Style goes in with it all, of course. Some people like to write flashes of dialogue, and I've read some that had me ready to whip my head back and forth between the two people talking because it was so intense. In a creative writing class, I read a short story that was very short, just a back and forth dialogue, and it had every emotion in me going. Personally, I like all of the bits and pieces that go along with a conversation. I want the fingers tapping, the hands going through the hair, the twitching eyes. I think, with the internet, we've gotten used to just words flashing at us, but there's just something about a face to face conversation that gets me going.
I'm just saying, give a listen the next time you're out. While you're at it, take a look. You might be surprised at just how much happens in two or three minutes of conversation. Then, while you're boggling at how you could possibly put all of that into one scene, remember that you don't have to do it all at once.

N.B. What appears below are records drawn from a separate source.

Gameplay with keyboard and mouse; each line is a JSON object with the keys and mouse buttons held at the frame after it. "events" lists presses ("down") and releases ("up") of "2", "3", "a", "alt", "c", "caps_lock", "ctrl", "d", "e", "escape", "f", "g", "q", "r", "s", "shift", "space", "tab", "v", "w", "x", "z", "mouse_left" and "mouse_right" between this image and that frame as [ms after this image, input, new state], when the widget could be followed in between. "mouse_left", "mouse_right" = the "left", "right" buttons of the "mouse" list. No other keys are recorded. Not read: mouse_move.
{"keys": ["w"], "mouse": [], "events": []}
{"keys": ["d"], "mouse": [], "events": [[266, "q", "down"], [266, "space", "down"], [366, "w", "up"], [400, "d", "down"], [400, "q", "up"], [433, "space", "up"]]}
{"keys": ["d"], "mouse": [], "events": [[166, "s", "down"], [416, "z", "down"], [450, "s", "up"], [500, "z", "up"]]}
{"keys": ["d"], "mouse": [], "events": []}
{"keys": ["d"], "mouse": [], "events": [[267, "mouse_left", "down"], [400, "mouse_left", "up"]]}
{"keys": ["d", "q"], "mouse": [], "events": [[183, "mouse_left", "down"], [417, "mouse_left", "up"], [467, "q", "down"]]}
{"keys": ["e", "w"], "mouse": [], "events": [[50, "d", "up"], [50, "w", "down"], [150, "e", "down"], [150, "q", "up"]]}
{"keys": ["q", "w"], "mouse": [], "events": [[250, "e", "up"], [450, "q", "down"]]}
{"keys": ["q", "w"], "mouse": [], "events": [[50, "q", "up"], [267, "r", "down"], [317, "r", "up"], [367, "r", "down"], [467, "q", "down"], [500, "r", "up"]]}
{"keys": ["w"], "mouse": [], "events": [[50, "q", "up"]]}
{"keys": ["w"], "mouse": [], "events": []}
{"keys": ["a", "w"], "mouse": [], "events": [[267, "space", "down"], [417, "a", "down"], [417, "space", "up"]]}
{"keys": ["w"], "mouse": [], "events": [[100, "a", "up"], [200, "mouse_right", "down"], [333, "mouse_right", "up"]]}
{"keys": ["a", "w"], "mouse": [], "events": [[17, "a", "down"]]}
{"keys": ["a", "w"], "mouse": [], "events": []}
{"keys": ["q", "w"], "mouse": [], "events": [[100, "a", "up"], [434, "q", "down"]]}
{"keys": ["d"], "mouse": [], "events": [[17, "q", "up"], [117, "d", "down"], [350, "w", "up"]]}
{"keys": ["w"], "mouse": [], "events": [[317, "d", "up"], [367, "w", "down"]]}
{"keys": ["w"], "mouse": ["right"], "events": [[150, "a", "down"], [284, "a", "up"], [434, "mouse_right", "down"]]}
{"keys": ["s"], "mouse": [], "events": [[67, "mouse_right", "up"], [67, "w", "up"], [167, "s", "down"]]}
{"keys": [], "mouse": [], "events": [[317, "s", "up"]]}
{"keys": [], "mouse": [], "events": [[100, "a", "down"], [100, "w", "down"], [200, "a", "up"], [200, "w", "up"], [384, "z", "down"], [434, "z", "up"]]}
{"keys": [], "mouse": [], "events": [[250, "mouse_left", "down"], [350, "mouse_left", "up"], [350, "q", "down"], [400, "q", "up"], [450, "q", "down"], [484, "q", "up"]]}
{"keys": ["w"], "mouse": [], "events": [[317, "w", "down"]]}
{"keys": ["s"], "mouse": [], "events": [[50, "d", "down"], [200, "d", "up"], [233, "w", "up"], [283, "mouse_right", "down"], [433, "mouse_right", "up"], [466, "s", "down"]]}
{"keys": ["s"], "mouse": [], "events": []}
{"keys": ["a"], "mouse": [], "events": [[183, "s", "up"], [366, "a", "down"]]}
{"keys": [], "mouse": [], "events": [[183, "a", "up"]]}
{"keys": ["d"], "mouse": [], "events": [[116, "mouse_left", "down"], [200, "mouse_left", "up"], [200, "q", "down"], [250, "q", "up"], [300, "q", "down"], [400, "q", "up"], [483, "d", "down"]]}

Start out with just two people having a conversation. Bring in another, then another. You may look up and find that you've got a four or five person conversation going that not only looks good on paper, but sounds pretty real when it's spoken, too.

King definitely has the sound of someone stuck in almost a time warp. I actually find it kind of interesting, it makes it so his pieces aren't really too dated, you have trouble in most of his pieces placing the when. I think that is part of why I loved the conclusion to the Dark Tower, he really slams on himself as far as mistakes me has made in his writing.
ReplyDeleteI tried reading the Dark Tower series, but The Gunslinger left me so confused, I couldn't go on. I'm thinking of trying the others in the series, as I've been told that it gets better, but the headache it might bring on has me wary. I always found it odd that his adults always seemed to move along with time, but the kids and teens are stuck in the 70s. Oddly, it doesn't pull me out of the story. For some reason, it just strikes me as kind of odd and then I move along with the story. I think I just like the fact that, no matter how they talk, his teens are smart and witty, without the overwhelming teen angst that most people seem to think is necessary to write them.